A Yiddish translation with illustrations was published by Michael Adam (Zürich, 1546; Prague, 1607; Amsterdam, 1661); it was later revised by Menahem ben Solomon ha-Levi, and published under the title Keter Torah (Amsterdam, 1743). Another Latin translation, with Tam ibn Yahya's preface, was published by Joseph Gagnier (Oxford, 1706); a French translation of Kyberus' Latin supplement by F. de Belleforest was published in Gilbert Génébrard's French translation of Josephus (Paris, 1609). An abstract was made in southern Italy, about 1150, by Jerahmeel ben Solomon and the translation of a portion by Moses Gaster, in The Chronicles of Jerahmeel. Another abstract, made in 1161 by Abraham ibn Daud and used as the third book of his Sefer Seder ha-Qabbalah was published (Mantua, 1513; Venice, 1545; Basel, 1580, etc.), with Münster's Latin translation, at Worms (1529) and Basel (1559).

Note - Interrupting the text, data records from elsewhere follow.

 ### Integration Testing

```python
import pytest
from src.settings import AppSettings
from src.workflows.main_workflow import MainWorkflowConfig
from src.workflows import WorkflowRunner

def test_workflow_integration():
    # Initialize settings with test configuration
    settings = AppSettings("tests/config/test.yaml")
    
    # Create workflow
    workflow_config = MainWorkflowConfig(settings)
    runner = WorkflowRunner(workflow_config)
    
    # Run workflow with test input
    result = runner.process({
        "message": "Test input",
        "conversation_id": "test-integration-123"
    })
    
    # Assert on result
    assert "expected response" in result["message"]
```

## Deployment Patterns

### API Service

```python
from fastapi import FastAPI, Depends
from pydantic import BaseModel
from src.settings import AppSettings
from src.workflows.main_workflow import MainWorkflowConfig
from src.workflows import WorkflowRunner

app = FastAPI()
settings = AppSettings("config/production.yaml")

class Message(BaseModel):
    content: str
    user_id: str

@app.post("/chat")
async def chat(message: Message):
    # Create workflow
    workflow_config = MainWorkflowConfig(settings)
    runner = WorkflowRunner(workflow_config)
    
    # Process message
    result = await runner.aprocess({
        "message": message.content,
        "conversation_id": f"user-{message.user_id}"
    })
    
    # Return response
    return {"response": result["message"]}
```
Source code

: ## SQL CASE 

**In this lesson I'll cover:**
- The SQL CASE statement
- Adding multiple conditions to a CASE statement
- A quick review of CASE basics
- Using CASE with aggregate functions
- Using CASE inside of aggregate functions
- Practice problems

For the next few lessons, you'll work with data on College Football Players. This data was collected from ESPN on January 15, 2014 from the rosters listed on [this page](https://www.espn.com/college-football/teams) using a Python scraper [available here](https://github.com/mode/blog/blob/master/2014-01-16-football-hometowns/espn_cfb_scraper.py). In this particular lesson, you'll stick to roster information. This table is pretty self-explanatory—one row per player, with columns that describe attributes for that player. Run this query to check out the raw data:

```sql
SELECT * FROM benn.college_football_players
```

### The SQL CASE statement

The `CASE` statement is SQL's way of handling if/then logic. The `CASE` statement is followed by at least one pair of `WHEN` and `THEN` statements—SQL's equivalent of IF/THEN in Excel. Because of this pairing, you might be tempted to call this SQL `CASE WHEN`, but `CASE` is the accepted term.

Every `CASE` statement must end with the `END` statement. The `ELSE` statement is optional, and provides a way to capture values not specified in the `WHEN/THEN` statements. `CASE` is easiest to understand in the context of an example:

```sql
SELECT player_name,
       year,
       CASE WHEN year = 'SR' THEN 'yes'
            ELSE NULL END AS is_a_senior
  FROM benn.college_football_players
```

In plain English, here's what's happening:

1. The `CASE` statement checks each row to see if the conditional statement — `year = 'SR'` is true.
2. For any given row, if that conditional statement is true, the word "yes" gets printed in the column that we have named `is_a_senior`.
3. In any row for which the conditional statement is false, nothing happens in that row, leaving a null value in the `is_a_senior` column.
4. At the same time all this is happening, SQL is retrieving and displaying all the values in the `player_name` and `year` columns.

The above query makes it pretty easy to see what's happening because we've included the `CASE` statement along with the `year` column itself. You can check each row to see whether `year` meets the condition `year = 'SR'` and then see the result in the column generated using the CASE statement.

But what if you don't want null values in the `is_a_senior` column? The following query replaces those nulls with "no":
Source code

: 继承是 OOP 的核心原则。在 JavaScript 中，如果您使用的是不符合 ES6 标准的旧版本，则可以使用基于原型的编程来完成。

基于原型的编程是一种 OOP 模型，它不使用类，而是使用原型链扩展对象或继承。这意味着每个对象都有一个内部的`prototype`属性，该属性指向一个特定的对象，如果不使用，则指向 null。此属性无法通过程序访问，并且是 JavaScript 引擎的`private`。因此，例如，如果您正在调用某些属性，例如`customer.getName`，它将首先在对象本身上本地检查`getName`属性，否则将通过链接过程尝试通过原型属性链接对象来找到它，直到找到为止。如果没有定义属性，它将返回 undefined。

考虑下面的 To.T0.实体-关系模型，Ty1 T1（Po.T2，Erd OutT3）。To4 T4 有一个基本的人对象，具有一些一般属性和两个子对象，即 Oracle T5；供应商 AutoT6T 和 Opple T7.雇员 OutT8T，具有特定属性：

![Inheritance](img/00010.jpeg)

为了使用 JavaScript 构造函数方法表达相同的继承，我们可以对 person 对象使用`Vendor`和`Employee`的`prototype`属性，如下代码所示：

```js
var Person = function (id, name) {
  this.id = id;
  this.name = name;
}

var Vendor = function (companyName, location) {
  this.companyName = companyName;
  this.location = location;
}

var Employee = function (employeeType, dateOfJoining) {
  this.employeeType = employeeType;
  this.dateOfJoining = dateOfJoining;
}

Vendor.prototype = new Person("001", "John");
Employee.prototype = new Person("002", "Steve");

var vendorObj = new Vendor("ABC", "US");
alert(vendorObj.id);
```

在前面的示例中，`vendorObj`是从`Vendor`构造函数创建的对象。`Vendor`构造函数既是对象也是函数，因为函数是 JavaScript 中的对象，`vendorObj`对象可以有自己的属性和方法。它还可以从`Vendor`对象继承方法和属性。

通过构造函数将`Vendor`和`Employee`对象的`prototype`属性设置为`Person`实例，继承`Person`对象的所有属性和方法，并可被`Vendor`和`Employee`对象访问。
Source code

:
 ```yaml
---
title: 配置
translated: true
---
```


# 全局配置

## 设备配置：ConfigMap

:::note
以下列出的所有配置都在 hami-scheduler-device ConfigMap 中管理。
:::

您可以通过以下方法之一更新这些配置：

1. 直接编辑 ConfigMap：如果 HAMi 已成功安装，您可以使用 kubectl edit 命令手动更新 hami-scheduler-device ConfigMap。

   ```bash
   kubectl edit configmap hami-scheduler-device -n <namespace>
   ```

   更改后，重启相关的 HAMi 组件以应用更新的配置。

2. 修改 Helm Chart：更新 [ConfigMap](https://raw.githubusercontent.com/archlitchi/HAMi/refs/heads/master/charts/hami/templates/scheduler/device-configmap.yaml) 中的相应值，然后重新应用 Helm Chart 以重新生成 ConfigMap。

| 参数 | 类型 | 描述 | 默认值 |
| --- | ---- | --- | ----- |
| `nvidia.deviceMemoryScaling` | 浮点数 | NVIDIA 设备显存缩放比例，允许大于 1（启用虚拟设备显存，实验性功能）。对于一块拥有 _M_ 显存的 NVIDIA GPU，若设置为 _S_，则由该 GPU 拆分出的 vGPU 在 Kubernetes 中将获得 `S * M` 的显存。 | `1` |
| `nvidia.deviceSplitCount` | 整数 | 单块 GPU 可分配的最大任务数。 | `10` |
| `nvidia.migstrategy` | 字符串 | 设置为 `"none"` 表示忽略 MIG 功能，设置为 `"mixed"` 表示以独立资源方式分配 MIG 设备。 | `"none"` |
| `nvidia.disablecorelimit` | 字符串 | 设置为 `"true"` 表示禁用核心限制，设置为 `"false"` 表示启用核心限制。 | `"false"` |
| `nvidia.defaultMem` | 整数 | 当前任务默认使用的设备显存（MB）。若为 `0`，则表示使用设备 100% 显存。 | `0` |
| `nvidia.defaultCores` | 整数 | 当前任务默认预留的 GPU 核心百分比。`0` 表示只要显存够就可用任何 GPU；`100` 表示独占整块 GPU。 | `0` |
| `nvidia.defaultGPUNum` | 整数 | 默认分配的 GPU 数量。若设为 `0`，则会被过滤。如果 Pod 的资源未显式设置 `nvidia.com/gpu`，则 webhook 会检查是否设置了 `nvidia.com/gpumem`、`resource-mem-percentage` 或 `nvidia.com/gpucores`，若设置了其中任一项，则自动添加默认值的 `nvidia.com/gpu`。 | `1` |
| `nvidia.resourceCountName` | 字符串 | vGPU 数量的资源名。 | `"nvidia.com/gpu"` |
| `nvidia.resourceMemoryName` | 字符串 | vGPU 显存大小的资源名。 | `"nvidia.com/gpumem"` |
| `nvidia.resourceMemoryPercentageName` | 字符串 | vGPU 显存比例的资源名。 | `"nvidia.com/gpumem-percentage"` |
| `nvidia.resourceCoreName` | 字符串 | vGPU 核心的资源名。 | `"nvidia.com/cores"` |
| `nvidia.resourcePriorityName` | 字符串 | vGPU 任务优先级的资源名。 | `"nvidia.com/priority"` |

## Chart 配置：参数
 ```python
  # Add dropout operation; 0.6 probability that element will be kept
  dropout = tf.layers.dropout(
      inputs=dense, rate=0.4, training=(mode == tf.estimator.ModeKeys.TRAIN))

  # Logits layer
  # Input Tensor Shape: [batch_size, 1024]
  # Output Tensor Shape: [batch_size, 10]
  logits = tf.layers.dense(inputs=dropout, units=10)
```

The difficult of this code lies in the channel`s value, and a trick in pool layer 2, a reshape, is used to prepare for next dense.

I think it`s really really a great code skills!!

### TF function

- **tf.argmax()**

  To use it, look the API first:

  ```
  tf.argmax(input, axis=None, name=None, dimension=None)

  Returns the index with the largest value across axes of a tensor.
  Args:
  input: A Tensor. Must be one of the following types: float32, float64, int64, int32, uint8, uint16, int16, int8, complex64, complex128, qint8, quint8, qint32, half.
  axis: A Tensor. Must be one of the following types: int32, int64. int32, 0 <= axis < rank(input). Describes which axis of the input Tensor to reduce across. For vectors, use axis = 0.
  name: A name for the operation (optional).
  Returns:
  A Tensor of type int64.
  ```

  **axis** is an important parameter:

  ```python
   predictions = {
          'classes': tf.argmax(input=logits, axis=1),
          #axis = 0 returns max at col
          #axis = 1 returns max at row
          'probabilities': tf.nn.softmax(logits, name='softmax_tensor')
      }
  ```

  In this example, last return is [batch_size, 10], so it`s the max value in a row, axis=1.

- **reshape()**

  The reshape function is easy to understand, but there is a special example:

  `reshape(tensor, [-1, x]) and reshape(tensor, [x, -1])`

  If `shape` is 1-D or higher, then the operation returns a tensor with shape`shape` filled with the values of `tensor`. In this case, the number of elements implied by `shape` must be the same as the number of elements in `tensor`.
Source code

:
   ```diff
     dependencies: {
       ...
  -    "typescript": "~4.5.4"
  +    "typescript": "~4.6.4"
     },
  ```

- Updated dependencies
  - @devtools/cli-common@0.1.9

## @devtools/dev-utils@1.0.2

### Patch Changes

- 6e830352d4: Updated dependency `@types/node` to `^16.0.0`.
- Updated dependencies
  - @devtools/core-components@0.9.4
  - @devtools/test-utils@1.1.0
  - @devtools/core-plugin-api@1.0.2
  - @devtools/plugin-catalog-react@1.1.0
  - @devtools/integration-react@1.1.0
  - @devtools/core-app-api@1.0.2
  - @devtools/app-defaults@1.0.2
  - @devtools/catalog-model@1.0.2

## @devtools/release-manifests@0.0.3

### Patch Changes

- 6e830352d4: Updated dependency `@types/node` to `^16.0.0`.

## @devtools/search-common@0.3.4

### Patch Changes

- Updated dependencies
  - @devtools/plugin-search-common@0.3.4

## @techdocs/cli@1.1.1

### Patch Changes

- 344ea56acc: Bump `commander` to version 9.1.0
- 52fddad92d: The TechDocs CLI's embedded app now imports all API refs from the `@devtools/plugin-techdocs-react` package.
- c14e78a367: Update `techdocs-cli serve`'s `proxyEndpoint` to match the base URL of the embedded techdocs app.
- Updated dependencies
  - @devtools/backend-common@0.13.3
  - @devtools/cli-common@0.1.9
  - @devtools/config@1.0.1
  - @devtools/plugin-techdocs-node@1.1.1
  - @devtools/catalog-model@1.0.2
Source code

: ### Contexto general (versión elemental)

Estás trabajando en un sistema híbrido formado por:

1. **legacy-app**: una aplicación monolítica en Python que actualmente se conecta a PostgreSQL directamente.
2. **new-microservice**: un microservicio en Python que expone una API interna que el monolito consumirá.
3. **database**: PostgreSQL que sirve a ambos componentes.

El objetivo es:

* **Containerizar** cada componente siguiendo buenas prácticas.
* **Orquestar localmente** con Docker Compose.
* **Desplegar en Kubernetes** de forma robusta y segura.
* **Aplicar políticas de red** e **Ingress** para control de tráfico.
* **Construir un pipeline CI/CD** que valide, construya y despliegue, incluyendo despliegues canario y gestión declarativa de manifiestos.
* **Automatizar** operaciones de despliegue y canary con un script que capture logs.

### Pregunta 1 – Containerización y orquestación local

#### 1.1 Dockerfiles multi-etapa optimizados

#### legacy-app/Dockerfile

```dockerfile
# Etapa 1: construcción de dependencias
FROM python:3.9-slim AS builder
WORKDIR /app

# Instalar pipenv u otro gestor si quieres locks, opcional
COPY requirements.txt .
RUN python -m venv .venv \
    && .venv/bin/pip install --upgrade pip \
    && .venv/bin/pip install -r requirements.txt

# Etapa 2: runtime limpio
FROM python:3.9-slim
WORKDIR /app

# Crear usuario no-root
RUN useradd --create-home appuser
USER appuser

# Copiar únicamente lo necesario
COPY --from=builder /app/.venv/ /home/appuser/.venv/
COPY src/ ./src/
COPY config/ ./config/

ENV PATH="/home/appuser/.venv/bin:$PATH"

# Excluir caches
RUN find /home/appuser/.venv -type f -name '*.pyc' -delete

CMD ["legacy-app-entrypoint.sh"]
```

An English translation of this abstract was made by Peter Morvyn (London, 1558, 1561, 1575, 1608). A Yiddish compendium by Edel bat Moses was published in Kraków in 1670; the oldest German extract, under the title "Joseppi Jüdische Historien" (author not known) is described in Wolf, "Bibl. Hebr." (iii. 389). Some short extracts, in German, are given in Joseph Zedner, Auswahl aus Hebräischen Schriftstellern (pp. 16 et seq.), and in Winter and Wünsche, Die Jüdische Litteratur. (iii. 310 et seq.).

In November 2022, Bowman released his English translation of Sepher Yosippon, which is a translation of David Flusser's critical edition of the text.